Due visioni: la prima, davanti ai nostri occhi, mediata dagli schermi dei nostri dispositivi: armi sofisticate che devastano città, costringendo bambini, donne, uomini, anziani a vivere in tende prive di ogni igiene esequestrando il loro futuro (Gaza); interi popoli dimenticati – penso a Cuba, alla Siria, al Sud Sudan; città distrutte, penso a Beirut e al sud del Libano, reso inabitabile dall’esercito israeliano. E certamente abbiamo davanti agli occhi Kiev e le altre città ucraine, che hanno affrontato il quarto inverno gelido sotto le bombe.  

La seconda visione che la parola di Dio dispiega difronte alla nostra fede è quella di Cristo che riduce al nulla principati, autorità e potenze affinché Dio sia tutto in tutti e tutte.  

La tentazione demoniaca è quella di fare un corto circuito tra queste due visioni a causa del quale le forze che starebbero riducendo al nulla le potenze del mondo sarebbero proprio quelle armi dispiegate contro l’Iran, contro il Libano. È una tentazione demoniaca, perché le due visioni sono radicalmente opposte una all’altra. 

La visione del Cristo che riduce al nulla le potenze del peccato e sconfigge la morte, che da esso discende, è inestricabilmente legata a quel Gesù – un ebreo marginale – che si presenta disarmato e da solo di fronte a Pilato, massima rappresentazione del potere pagano.  

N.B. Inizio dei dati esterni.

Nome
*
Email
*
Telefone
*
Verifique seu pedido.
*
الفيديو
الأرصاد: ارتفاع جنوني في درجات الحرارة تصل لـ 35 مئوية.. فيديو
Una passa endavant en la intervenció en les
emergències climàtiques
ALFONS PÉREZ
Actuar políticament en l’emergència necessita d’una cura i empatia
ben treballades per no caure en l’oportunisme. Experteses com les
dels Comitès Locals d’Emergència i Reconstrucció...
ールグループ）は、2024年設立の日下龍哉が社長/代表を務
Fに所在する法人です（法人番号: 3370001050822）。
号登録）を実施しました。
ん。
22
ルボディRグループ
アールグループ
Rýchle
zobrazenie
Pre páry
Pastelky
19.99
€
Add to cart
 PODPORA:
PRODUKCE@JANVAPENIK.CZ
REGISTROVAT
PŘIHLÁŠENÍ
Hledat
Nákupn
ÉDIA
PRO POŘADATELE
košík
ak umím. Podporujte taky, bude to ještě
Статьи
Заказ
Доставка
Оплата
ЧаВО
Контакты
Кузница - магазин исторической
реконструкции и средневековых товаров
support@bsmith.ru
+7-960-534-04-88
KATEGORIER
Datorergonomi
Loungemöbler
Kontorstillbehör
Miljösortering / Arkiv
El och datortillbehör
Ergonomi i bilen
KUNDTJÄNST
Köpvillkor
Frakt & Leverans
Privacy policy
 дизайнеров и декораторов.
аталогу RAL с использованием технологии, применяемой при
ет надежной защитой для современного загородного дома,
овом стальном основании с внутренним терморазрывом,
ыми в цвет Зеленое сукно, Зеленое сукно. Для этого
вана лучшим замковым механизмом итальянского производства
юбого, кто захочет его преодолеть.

“Non vi spaventate; cercate Gesù il Nazareno, il crocifisso: è risuscitato, non è qui” (Marco 16, 6), dice il ragazzo alle donne che erano andate a ungere il corpo morto di Gesù. Così come Gesù crocifisso non è più nel sepolcro, allo stesso modo il Cristo risorto non è nelle forze armate scatenate per distruggere, uccidere, devastare. No, egli non è qui! Egli sta operando nella storia affinché i principati, le autorità e le potenze che oggi vediamo operanti in modo malvagio siano ridotte al nulla. Perché l’arco dell’universo morale tenda alla giustizia. 

Il mio augurio di Pasqua è che la luce del Cristo Risorto, la fiducia che egli opera per mezzo del suo Spirito, diano a tutte e a tutti noi la forza per continuare a praticare la giustizia, amare la misericordia, camminare umilmente con il nostro Dio (Michea 6, 8).